Blextra: A blog extraction application

Primary LanguagePython

Seminar Project

In this project we created a web crawler using Scrapy and crawled three French-German blogs (“Tagesanzeiger”, “Neue Züricher Zeitung” and “Tribune de Genève”.). First, we extracted all the relevant data of these blogs. Using these data, we built our blog ontology using Protégé for creating the RDF schema and RDFLib for instances.

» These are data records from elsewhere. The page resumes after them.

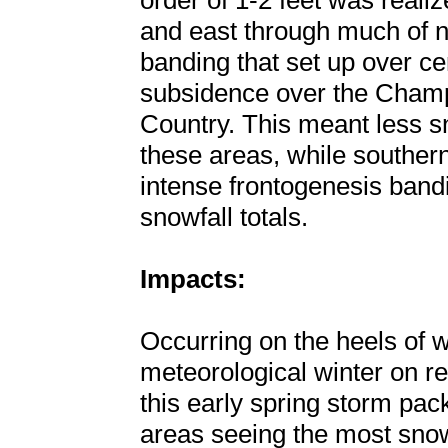
order of 1-2 feet was reali
and east through much of n
banding that set up over c
subsidence over the Champ
Country. This meant less sn
these areas, while souther
intense frontogenesis ban
snowfall totals.
Impacts:
Occurring on the heels of
meteorological winter on r
this early spring storm pa
areas seeing the most snow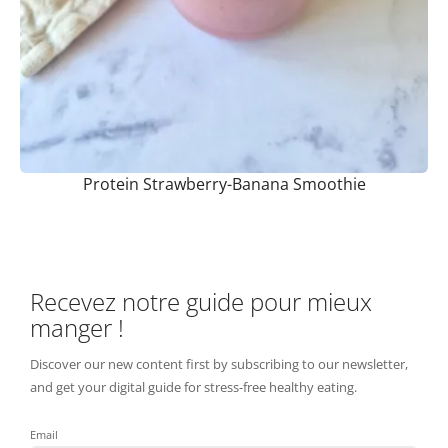
Protein Strawberry-Banana Smoothie
Recevez notre guide pour mieux
manger !
Discover our new content first by subscribing to our newsletter,
and get your digital guide for stress-free healthy eating.
Email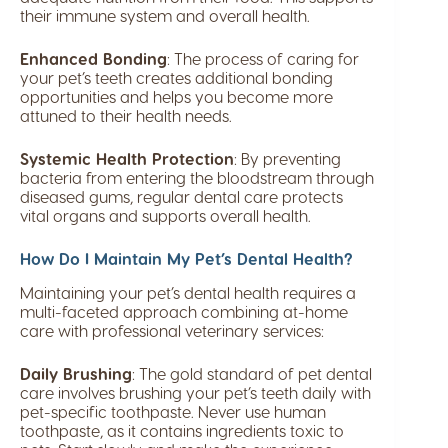
their immune system and overall health.
Enhanced Bonding
: The process of caring for
your pet’s teeth creates additional bonding
opportunities and helps you become more
attuned to their health needs.
Systemic Health Protection
: By preventing
bacteria from entering the bloodstream through
diseased gums, regular dental care protects
vital organs and supports overall health.
How Do I Maintain My Pet’s Dental Health?
Maintaining your pet’s dental health requires a
multi-faceted approach combining at-home
care with professional veterinary services:
Daily Brushing
: The gold standard of pet dental
care involves brushing your pet’s teeth daily with
pet-specific toothpaste. Never use human
toothpaste, as it contains ingredients toxic to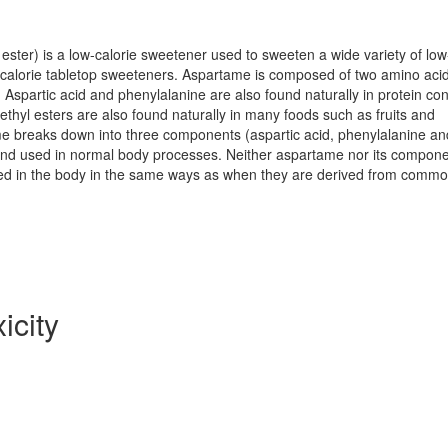
ester) is a low-calorie sweetener used to sweeten a wide variety of lo
-calorie tabletop sweeteners. Aspartame is composed of two amino acid
 Aspartic acid and phenylalanine are also found naturally in protein con
ethyl esters are also found naturally in many foods such as fruits and
me breaks down into three components (aspartic acid, phenylalanine an
and used in normal body processes. Neither aspartame nor its compon
ed in the body in the same ways as when they are derived from comm
icity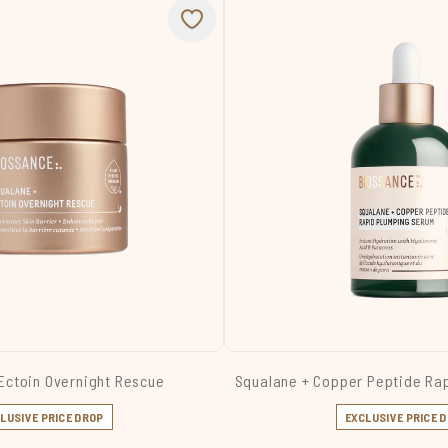
Ectoin Overnight Rescue
Squalane + Copper Peptide Ra
LUSIVE PRICE DROP
EXCLUSIVE PRICE 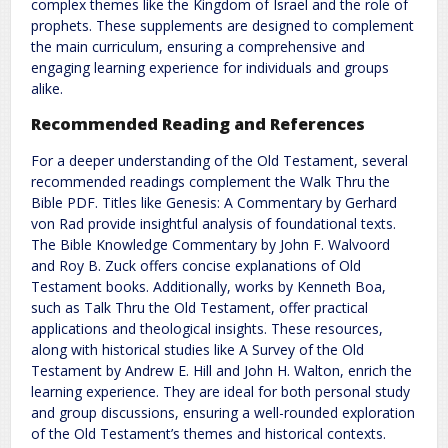
complex themes like the Kingdom of Israel and the role of
prophets. These supplements are designed to complement
the main curriculum, ensuring a comprehensive and
engaging learning experience for individuals and groups
alike.
Recommended Reading and References
For a deeper understanding of the Old Testament, several
recommended readings complement the Walk Thru the
Bible PDF. Titles like Genesis: A Commentary by Gerhard
von Rad provide insightful analysis of foundational texts.
The Bible Knowledge Commentary by John F. Walvoord
and Roy B. Zuck offers concise explanations of Old
Testament books. Additionally, works by Kenneth Boa,
such as Talk Thru the Old Testament, offer practical
applications and theological insights. These resources,
along with historical studies like A Survey of the Old
Testament by Andrew E. Hill and John H. Walton, enrich the
learning experience. They are ideal for both personal study
and group discussions, ensuring a well-rounded exploration
of the Old Testament’s themes and historical contexts.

Moreover, for the metadata search we used the ontology and for the text search (terms in title and content of the article) we built an index. We also created a synonym expansion only for German language. Finally, a user has the ability to search in the data by using our web application in Flask framework.

Install (Ubuntu)

pip install -r requirements.txt


Crawling is not automated at the moment. Thus, to start a new crawling you have to start the process from the command line:

Change directory to the scraping application:

cd pathToProject/Project/scraping 

Crawl for the NZZ blogs:

scrapy crawl nzz_blogs -o blogs.csv -t csv

Crawl the NZZ blogs:

scrapy crawl nzz

Crawl the Tagesaneziger:

scrapy crawl tga

Crawl Tribune de Geneve:

scrapy crawl tdg

Building the index

After the crawling, the index and ontology have to be updated. If the index was never before initialized the script create_schema.py under Project/Scraping/scraping/indexing has to be called. For every other one just has to run the script main.py in the root folder. This scripts updates the index and ontology and copies all the text files and index files to the Web application.

Running webserver

cd pathToProject/Project/WebApp 

Starts server: localhost:5000


This folder contains a detailed description of the project.